Kesadaran akan tanggung
jawab bersama terhadap kesejahteraan manusia, seorang muslim tidak boleh
meremehkan agama lain dan tidak mungkin membenci umat manusia lain. Hal ini
jelas tampak dari pandangan Al Quran sendiri yang mendasarkan bahwa manusia
muslim harus memiliki toleransi terhadap eksistensi agama lain dengan melarang
adanya paksaan bahkan tidak ada lagi pembencian dalam agama.
Dalam hal toleransi,
Nabi Muhammad pernah memberi suri tauladan yang sangat inspiratif dihadapan
para pengikutnya. Sejarah mencatat, Nabi pernah dikucilkan dan bahkan diusir
dari tanah tumpah darahnya (Mekkah). Beliau terpaksa hijrah ke Madinah untuk
beberapa lama dan kemudian kembali lagi ke Mekkah. Peristiwa ini dikenal dalam
sejarah Islam dengan istilah Fathu Mekkah. Dalam peristiwa yang penuh
kemenangan ini, Nabi tidak mengambil langkah balas dendam kepada siapapun juga
yang telah mengusirnya dahulu dari tanah kelahiran. “antum tulaqa” (kamu
sekalian bebas), begitu ucapan Nabi kepada mereka.
Peristiwa ini sangat
memberi inspirasi dan kesan yang sangat mendalam terhadap penganut agama Islam
dimanapun mereka berada. Nabi telah memberi contoh konkret dan sekaligus contoh
pemahaman dan penghayatan pluralismekeagamaan yang sangat riil dihadapan
umatnya. Disini, dimensi historisitas keteladanan Nabi menjadi sesuatu yang
sangat penting dalam penghayatan beragama. Tanpa didahului polemik pergumulan
filosofis-teologis. Nabi tidak menuntut truth claim atas nama dirinya
maupun atas nama agama yang dianutnya. Beliau mengambil sikap sepakat dalam
ketidaksepakatan, setuju dalam perbedaan, agree in disagreement. Dia
tidak memaksakan ajaran agamanya dengan kesadaran dari lubuk hatinya.
Perkataan ‘la
ikraha fiddin’ tidak berarti bahwa Islam mentolerir praktik-praktik yang
bertentangan dengan kemanusiaan dan kebebasan tanpa batas. Sekalipun
praktik-praktik a-manusiawi itu dibenarkan oleh sesuatu keyakinan tertentu.

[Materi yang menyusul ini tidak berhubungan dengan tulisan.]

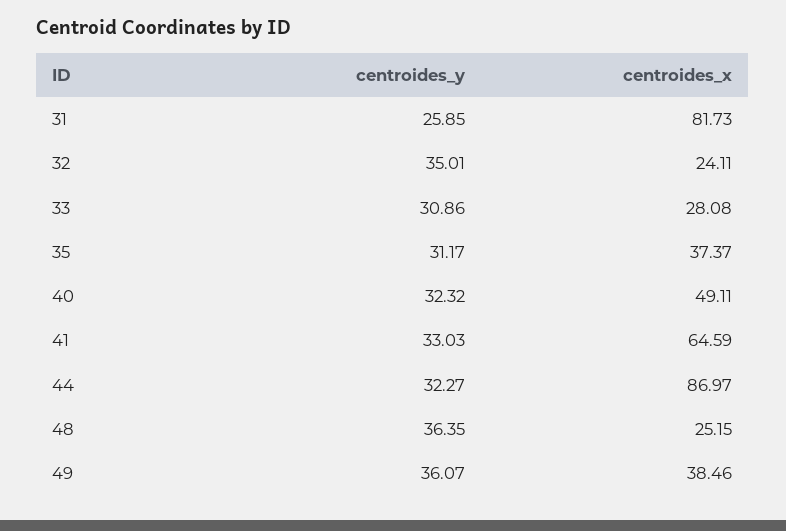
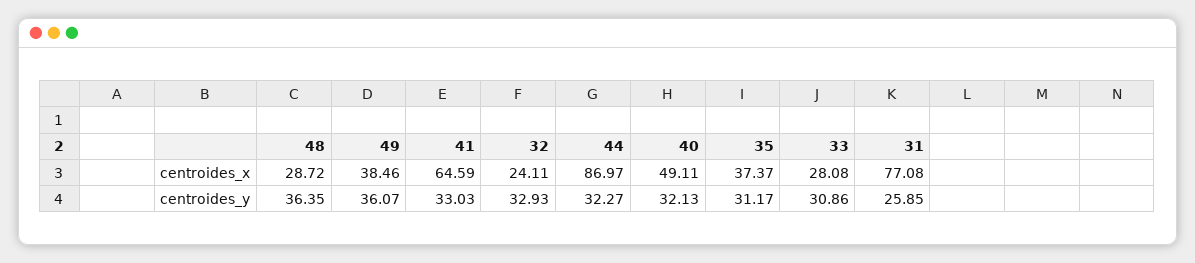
centroides_x, 31: 81.73 -> 77.08
centroides_y, 32: 35.01 -> 32.93
centroides_y, 40: 32.32 -> 32.13
centroides_x, 48: 25.15 -> 28.72

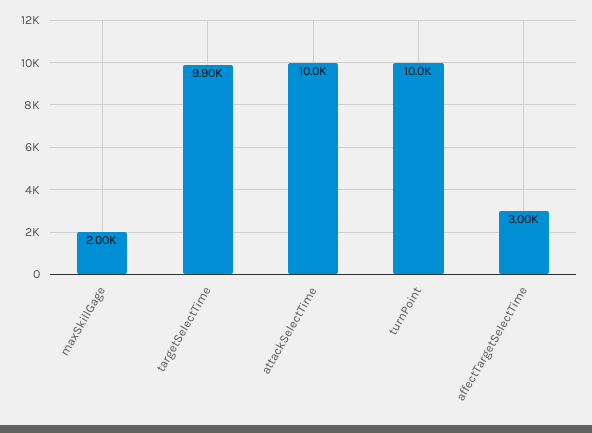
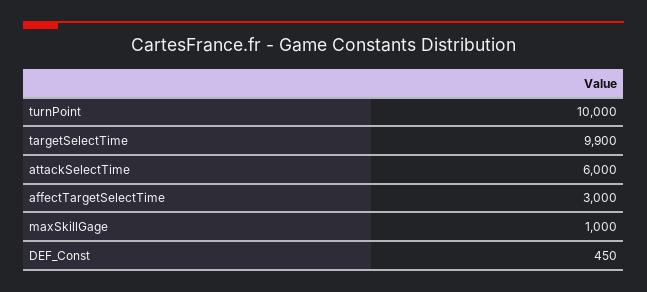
maxSkillGage: 2000 -> 1000
attackSelectTime: 10000 -> 6000
DEF_Const: none -> 450

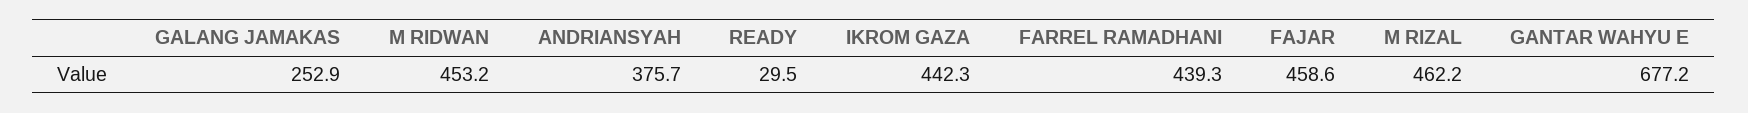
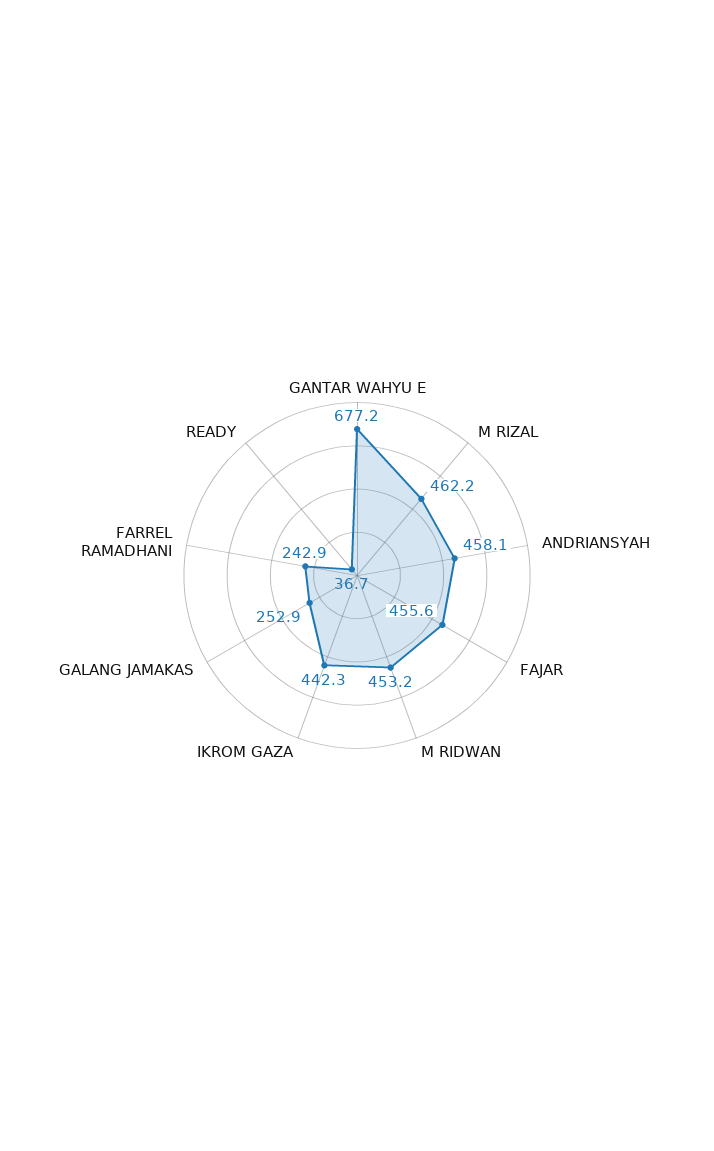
ANDRIANSYAH: 375.7 -> 458.1
READY: 29.5 -> 36.7
FARREL RAMADHANI: 439.3 -> 242.9
FAJAR: 458.6 -> 455.6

Jadi, ‘charter of religious liberty’ dalam Islam bukannya tanpa batas.
Praktik-praktik yang bertentangan dengan moral dasar dan merusak ketenangan
masyarakat dan keamanan bersama tidak dapat dibenarkan dengan dalih ‘tidak ada
paksaan dalam agama’.
Kebebasan agama
menurut pandangan Islam berarti bahwa setiap agama diakui eksistensinya dan
kepada para pemeluknya diberikan hak sebebas-bebasnya untuk memberlakukan
hukum-hukum agama dan pandangan hidupnya (weltans-chaung), selama tidak
bertentangan dengan moral dasar manusia dan tidak mengganggu ketertiban umum.

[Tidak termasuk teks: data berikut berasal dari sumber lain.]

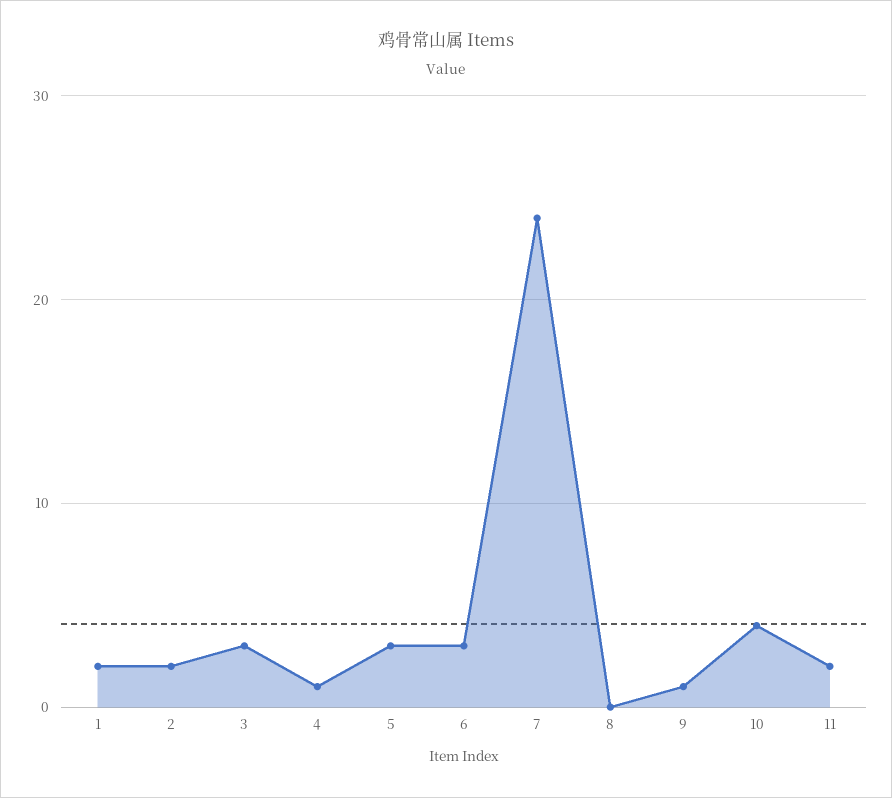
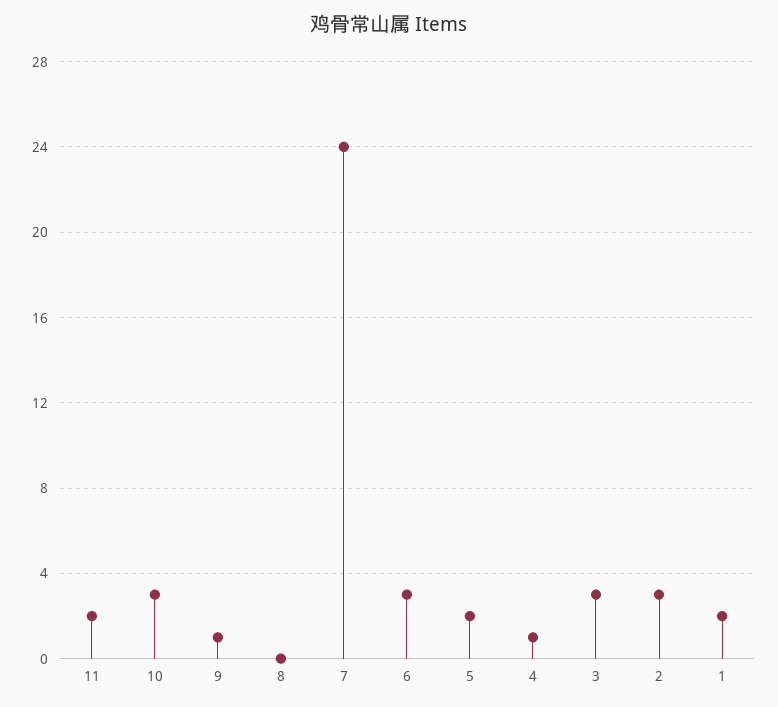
2: 2 -> 3
5: 3 -> 2
10: 4 -> 3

Dalam hubungan antara Islam dengan agama lain, Kristen dan Yahudi mendapatkan
tempat khusus dalam Al Quran.
Sebagai ahli kitab,
mereka dipanggil oleh Al Quran agar bersama kaum muslimin mereka dapat menjalin
titik-titik persamaan fundamental, yaitu keyakinan pada Tuhan Allah Yang Maha
Esa dan kualitas manusia dihadapan Tuhan dimana tidak ada manusia yang lebih
superior dibanding manusia yang lain sehingga tidak dibenarkan adanya
eksploitasi manusia atas manusia lainnya.

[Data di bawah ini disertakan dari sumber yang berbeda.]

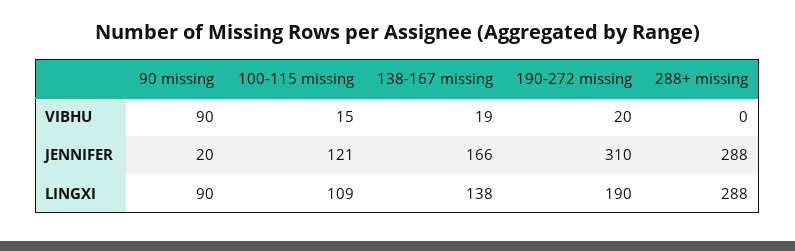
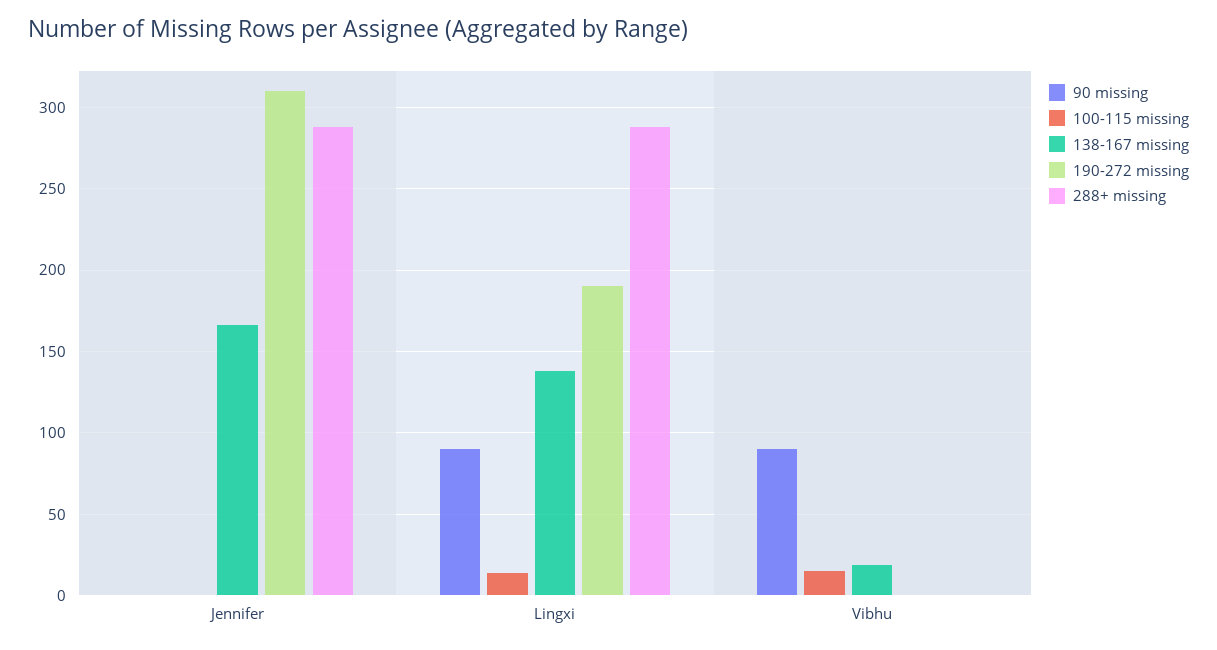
190-272 missing, VIBHU: 20 -> 0
90 missing, JENNIFER: 20 -> 0
100-115 missing, JENNIFER: 121 -> 0
100-115 missing, LINGXI: 109 -> 15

Hadirin Jemaah Jumat yang berbahagia
Di Indonesia,
kebebasan beragama telah diakui oleh pemerintah, bahkan telah ditetapkan di
dalam Undang-Undang Dasar. Setiap orang diberi keebasan untuk memeluk agama
resmi yang diakui oleh negara Indonesia. Dengan adanya kebijaksanaan tersebut,
bangsa Indonesia memperoleh pengalaman yang sangat kaya dan seringkali
dijadikan model bagi kerukunan hidup antar umat beragama oleh negara-negara
lain, sebab di Indonesia agama-agama dapat hidup berdampingan secara damai.
Meskipun demikian,
perlu diakui bahwa ada beberapa realitas faktual yang berkembang dewasa ini,
dimana sikap keberagamaan masyarakat kurang mendukung adanya kerukunan
antaragama.
Menghadapi realitas
faktual yang berkembang dewasa ini, umat Islam dtuntut untuk senantiasa
merendahkan hati dan bersedia berdialog dengan kebenaran (logika) (al haqq)
dan kesabaran/ketabahan (ash-shabr) di setiap langkah dalam perjalanan
hidupnya. Dialog-dialog yang dikembangkan oleh umat Islam tidak cukup dengan
mengandalkan logika rasional belaka, tetapi diperlukan adanya logika psikis,
dimana sikap prasangka dan merendahkan orang lain perlu dihindari. Allah SWT
mengingatkan dalam salah satu firmannya:
“Hai orang-orang yang
beriman, janganlah sekumpulan orang laki-laki merendahkan kumpulan yang lain,
boleh jadi yang ditertawakan itu lebih baik dari mereka. dan jangan pula sekumpulan
perempuan merendahkan kumpulan lainnya, boleh jadi yang direndahkan itu lebih
baik. dan janganlah suka mencela dirimu sendiri[1409] dan jangan memanggil
dengan gelaran yang mengandung ejekan. seburuk-buruk panggilan adalah
(panggilan) yang buruk sesudah imandan barangsiapa yang tidak bertobat, Maka
mereka Itulah orang-orang yang zalim”. (Q.S. Al Hujurat:
11)
Disamping itu, umat
Islam dituntut untuk memiliki tanggung jawab pribadi. Islam mengajarkan dengan
kuat sekali tanggung jawab pribadi di hadapan pengadilan Tuhan di kemudian
hari. Tanggung jawab pribadi itu membawa akibat adanya tanggung jawab sosial,
karena setiap perbuatan pribadi yang bisa dipertanggungjawabkan di hadapan
Allah adalah sekaligus, dan tidak bisa tidak, perbuatan yang bisa dipertanggungjawabkan
dihadapan sesama manusia. Dengan mengggunakan istilah Islam yang lebih khusus,
iman yang pribadi itu membawa akibat adanya amal-amal saleh yang memasyarakat.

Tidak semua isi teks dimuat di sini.